Four years later, Republicans are again raising accusations of voter fraud—only this time, Sen. Cruz is following the president’s dangerous and delirious lead. This time he’s carrying the president’s water, backing the president’s unproven claims, saying he believes President Trump “still has a path to victory.”
None of this is supported by the evidence. Nearly—if not all—of the Trump campaign’s lawsuits in five swing states have been thrown out. Previously touted evidence of fraud in Pennsylvania has, itself, been found to be fraudulent. International leaders, including the president’s strongman friend and current president of Turkey, Recep Tayyip Erdoğan, have already congratulated President-elect Joe Biden on his win. Even the autocrat knows when to hang up his hat.
Sen. Cruz and recently re-elected Sen. John Cornyn need to hang up their hats on this one, too.
Their insistence that these unfounded allegations are more important than our democratic norms and traditions is having a real and dangerous effect on the American people’s ability to trust that we have free and fair elections.

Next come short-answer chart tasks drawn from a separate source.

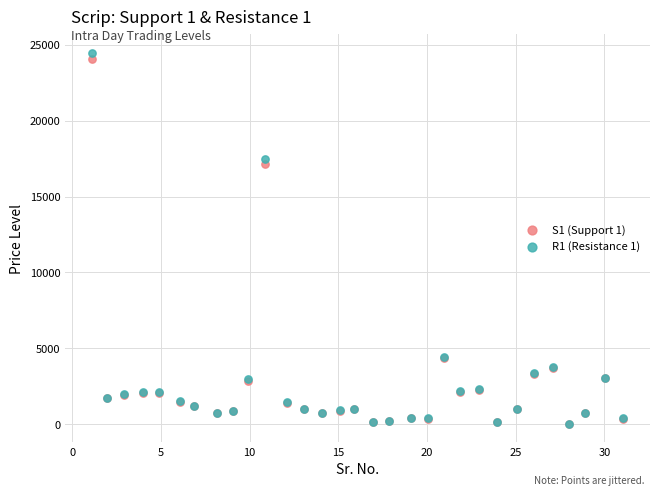

Across all series, what Y value is closest to 12259?

17140.1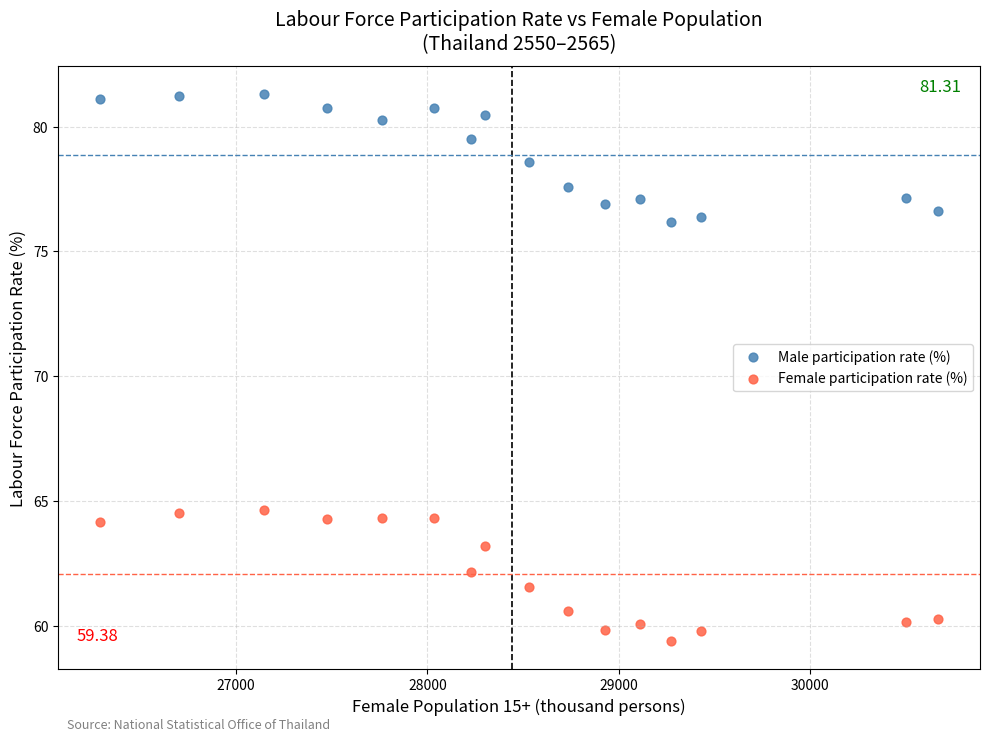

Which series has the widest spread of Y values?

Female participation rate (%)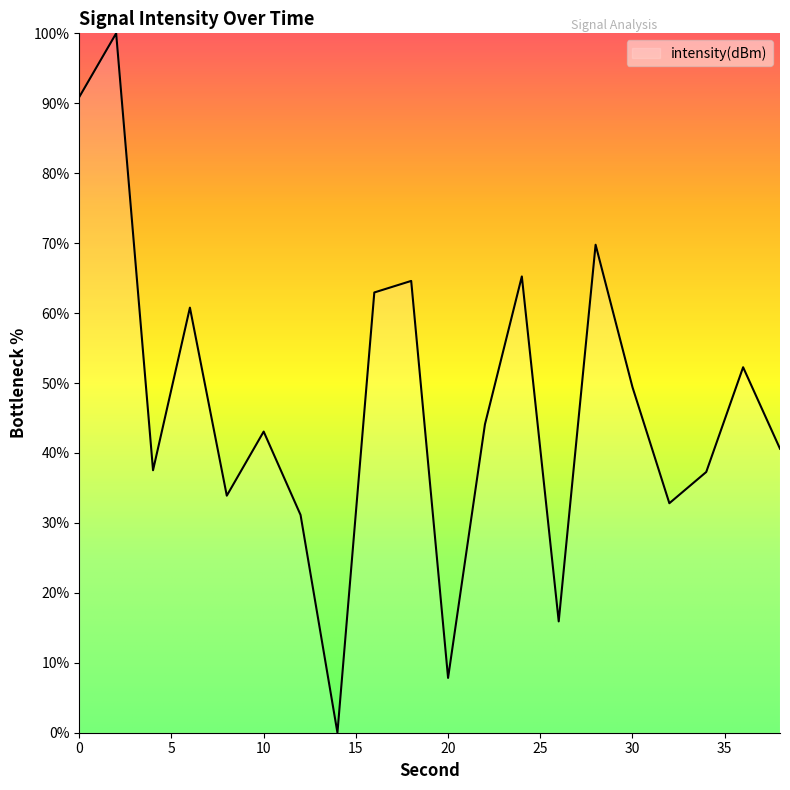

What is the difference between the maximum and minimum values?

100.0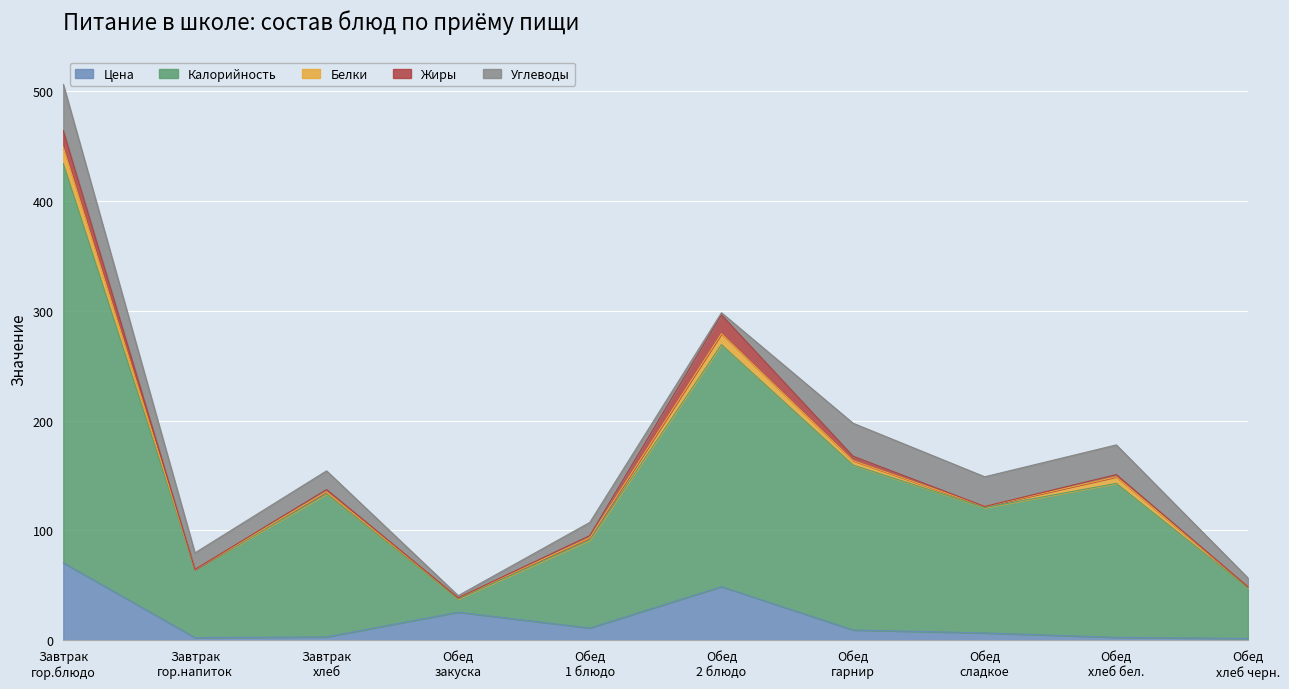

True or false: Жиры and Калорийность cross at least once.

False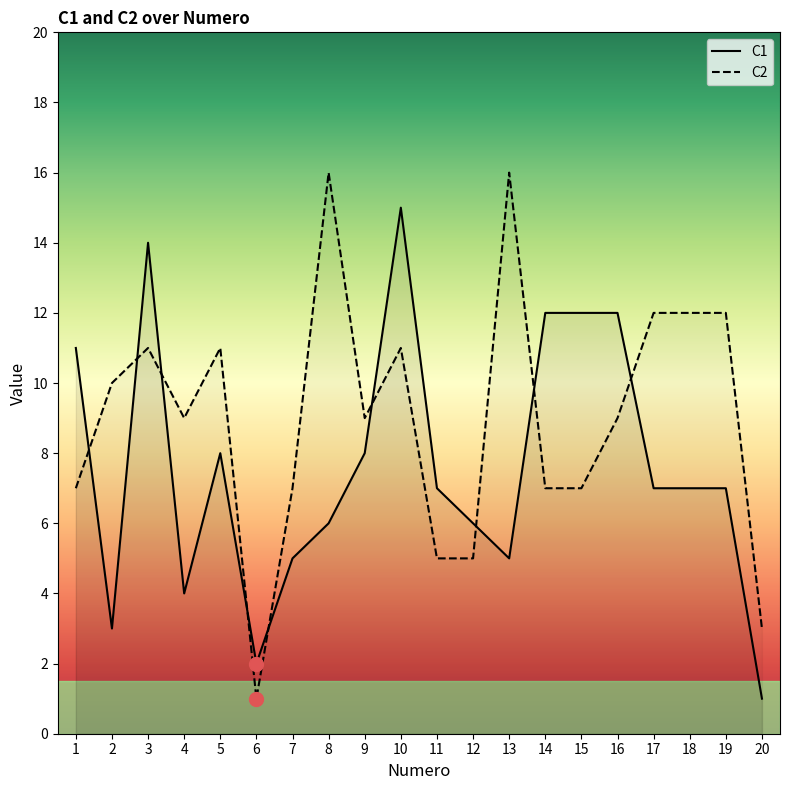

At which label is C2 closest to 8?

1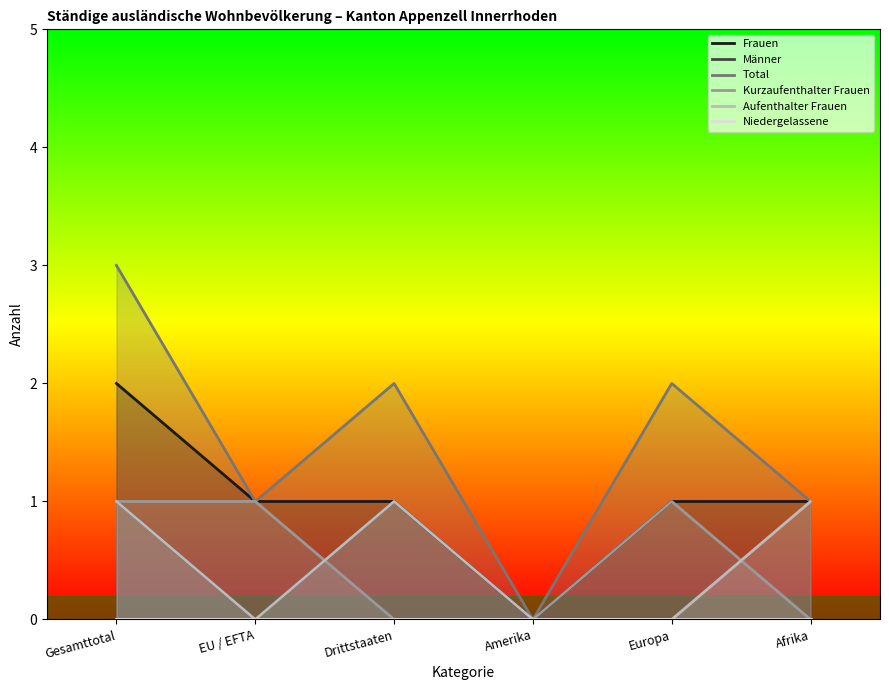

What position from the left is Europa?

5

Since election day, new polling from Morning Consult shows that Republican Party trust in American elections has dropped from 70-plus percent to just over 30 percent in just the last week.
America is a democracy, and democracies only function if their citizens believe their elections are run fairly.
I worked the polls this year in Travis County, Texas. Election workers are patriotic, upstanding citizens, and America’s elections infrastructure is sound. Our democracy needs to work better for everybody, but it does work. Since election day, I’ve spoken with election workers around the country and every single one of them—regardless of personal party affiliation—believe that they are doing civic work, not political work.
Fraud is a serious allegation. Nobody doubts that folks may unintentionally cast a ballot, but a criminal conspiracy on the level of what Sen. Cruz and President Trump are alleging would, in the words of GOP operative Karl Rove just days ago, “require a conspiracy on the scale of a James Bond movie. That isn’t going to happen.”
There is nothing contradictory about us acknowledging Biden’s decisive win in the Electoral College and the popular vote, beginning the peaceful transition of power, and continuing to investigate any credible allegation of fraud. We can do all of those things at the same time.
Sen. Cruz’s credibility and our country have already suffered a lot as a result of his ongoing decision not to stand up to Donald Trump on behalf of many Texans or on behalf of his party over the last four years. He must do so now for the health of American democracy.